UNA CARRERA HACIA LA LUNA
En una fría mañana de enero de 1961, John Fitzgerald Kennedy juraba su cargo frente al Capitolio de Washington. El joven presidente heredaba una situación internacional compleja, fruto –según había esgrimido en su campaña– de las dejaciones e inoperancia de la anterior administración de Eisenhower. La Unión Soviética estaba inmersa en una empresa de dominación global que ya había engullido a media Europa. Su poderío militar era comparable, si no superior, al americano, y su arsenal balístico, inmensamente más poderoso, según la visión preponderante en la época (que no era cierta). El temido comunismo había logrado una cabeza de puente en Cuba, y Estados Unidos arrastraba un enjambre de problemas económicos y sociales gestados durante los años cincuenta.
En ningún campo era mayor la sensación de impotencia frente a la URSS que en el de la exploración espacial.
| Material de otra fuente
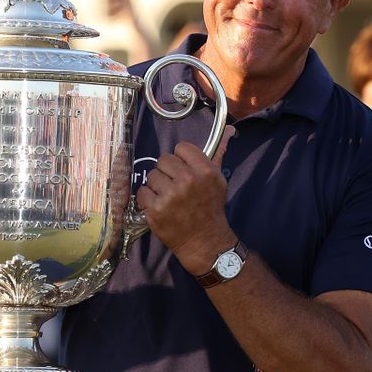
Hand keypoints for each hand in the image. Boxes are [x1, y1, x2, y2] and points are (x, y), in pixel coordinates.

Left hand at [135, 127, 235, 274]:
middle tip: (175, 186)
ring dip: (157, 186)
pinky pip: (142, 192)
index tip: (184, 170)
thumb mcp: (219, 180)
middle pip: (163, 160)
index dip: (181, 159)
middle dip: (167, 172)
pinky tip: (160, 206)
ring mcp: (170, 196)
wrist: (205, 241)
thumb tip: (229, 130)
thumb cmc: (211, 208)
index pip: (181, 147)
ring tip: (168, 197)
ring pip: (151, 176)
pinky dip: (148, 199)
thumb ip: (218, 154)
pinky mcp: (155, 210)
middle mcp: (187, 181)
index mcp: (204, 170)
Ni Eisenhower ni Kennedy se mostraron exaltados defensores de este ámbito, pero lo cierto es que, en 1957, con el lanzamiento del primer Sputnik, los rusos habían demostrado poseer medios para lanzar cargas pesadas –léase ingenios nucleares– contra el otro extremo del mundo. EE. UU. no disponía de armas semejantes. Y aquello era un motivo de preocupación real, sobre todo en el contexto de una confrontación permanente como la Guerra Fría.
Carrera espacial
EE. UU. había perdido la carrera por lanzar el primer satélite artificial, pero intentaría ganar la siguiente: poner al primer humano en el espacio. Para ello, la NASA inició el Proyecto Mercury, que tal vez a mediados de los años sesenta conseguiría su objetivo.